## ABOUT THIS EXERCISE
Return everything from the line containing "# CODSOFT Data Science Internship" down to the line containing "engagement, and fostering shared interests.", copied verbatim with both end lines included, and return nothing else.

## EXERCISE DATA
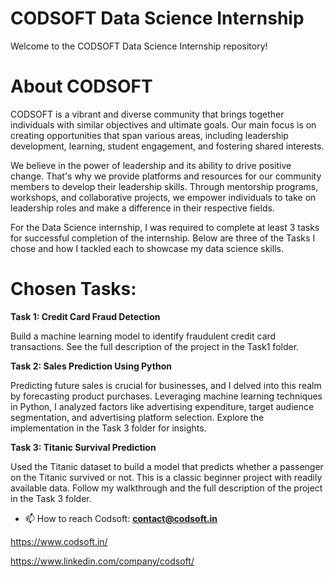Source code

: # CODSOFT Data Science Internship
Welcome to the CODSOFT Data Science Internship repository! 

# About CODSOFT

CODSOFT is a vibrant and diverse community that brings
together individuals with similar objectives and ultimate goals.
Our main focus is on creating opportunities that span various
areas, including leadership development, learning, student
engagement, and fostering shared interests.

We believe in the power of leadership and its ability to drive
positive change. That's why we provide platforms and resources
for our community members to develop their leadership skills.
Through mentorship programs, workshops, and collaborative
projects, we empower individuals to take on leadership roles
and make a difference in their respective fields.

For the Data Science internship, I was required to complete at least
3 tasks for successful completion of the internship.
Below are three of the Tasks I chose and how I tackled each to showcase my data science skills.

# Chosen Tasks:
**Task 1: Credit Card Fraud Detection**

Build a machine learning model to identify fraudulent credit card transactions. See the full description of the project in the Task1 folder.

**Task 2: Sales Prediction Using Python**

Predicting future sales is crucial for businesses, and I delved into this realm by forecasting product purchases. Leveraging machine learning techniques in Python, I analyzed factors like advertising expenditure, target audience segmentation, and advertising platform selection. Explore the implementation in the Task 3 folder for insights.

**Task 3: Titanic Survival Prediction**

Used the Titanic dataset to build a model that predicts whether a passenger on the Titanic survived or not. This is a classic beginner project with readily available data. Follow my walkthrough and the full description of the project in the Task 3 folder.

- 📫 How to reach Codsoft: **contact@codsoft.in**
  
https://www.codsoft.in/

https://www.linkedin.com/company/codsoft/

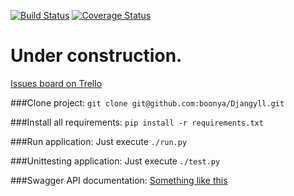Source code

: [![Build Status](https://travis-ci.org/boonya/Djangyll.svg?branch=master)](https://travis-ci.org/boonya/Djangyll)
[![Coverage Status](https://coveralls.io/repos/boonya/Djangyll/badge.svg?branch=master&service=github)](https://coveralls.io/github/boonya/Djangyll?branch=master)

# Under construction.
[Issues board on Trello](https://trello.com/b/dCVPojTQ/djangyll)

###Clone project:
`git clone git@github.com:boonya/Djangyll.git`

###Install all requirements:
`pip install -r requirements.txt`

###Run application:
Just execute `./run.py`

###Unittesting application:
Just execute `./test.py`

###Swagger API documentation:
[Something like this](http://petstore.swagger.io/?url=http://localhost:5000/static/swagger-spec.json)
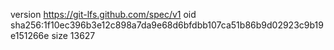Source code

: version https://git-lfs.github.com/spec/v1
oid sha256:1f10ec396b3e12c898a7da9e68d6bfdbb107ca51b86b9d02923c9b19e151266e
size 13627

---

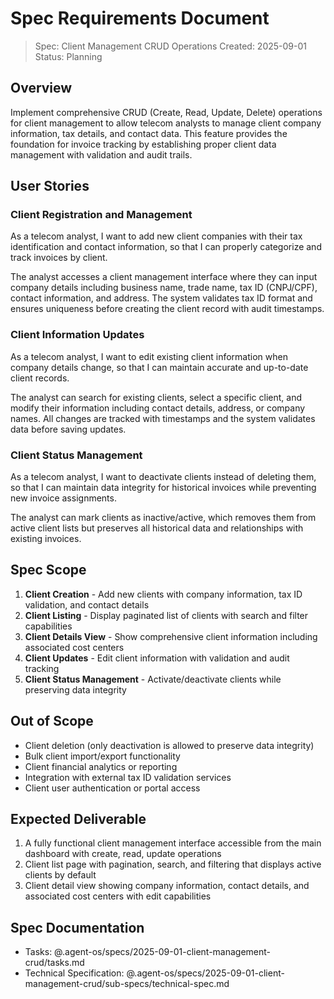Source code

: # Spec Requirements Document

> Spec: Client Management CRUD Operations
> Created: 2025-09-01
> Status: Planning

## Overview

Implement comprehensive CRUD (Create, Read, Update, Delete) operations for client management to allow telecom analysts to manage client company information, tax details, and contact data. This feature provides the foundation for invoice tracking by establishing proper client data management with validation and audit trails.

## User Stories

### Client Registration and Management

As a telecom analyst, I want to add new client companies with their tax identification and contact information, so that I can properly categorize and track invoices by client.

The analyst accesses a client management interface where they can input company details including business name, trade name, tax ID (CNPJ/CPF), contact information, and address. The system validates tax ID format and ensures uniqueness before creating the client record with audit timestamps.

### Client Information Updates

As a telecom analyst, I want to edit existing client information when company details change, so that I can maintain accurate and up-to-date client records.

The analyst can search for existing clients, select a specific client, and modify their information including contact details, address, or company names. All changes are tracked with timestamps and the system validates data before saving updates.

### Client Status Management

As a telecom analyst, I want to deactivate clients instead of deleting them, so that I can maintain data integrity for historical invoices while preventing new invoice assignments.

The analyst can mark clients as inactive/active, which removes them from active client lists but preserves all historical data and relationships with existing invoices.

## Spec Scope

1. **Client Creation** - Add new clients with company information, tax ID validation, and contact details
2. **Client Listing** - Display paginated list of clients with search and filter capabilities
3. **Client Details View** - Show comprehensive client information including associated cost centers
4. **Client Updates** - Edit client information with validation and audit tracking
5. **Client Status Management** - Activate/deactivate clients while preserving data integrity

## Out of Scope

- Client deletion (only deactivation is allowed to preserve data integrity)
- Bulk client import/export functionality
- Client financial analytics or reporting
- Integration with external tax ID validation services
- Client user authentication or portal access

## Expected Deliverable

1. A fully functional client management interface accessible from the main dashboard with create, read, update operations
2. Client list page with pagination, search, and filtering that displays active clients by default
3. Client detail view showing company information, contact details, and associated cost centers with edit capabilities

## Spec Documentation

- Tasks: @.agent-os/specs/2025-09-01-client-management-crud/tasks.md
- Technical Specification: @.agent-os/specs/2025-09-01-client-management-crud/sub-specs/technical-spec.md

## EXERCISE RESULT
: # CODSOFT Data Science Internship
Welcome to the CODSOFT Data Science Internship repository! 

# About CODSOFT

CODSOFT is a vibrant and diverse community that brings
together individuals with similar objectives and ultimate goals.
Our main focus is on creating opportunities that span various
areas, including leadership development, learning, student
engagement, and fostering shared interests.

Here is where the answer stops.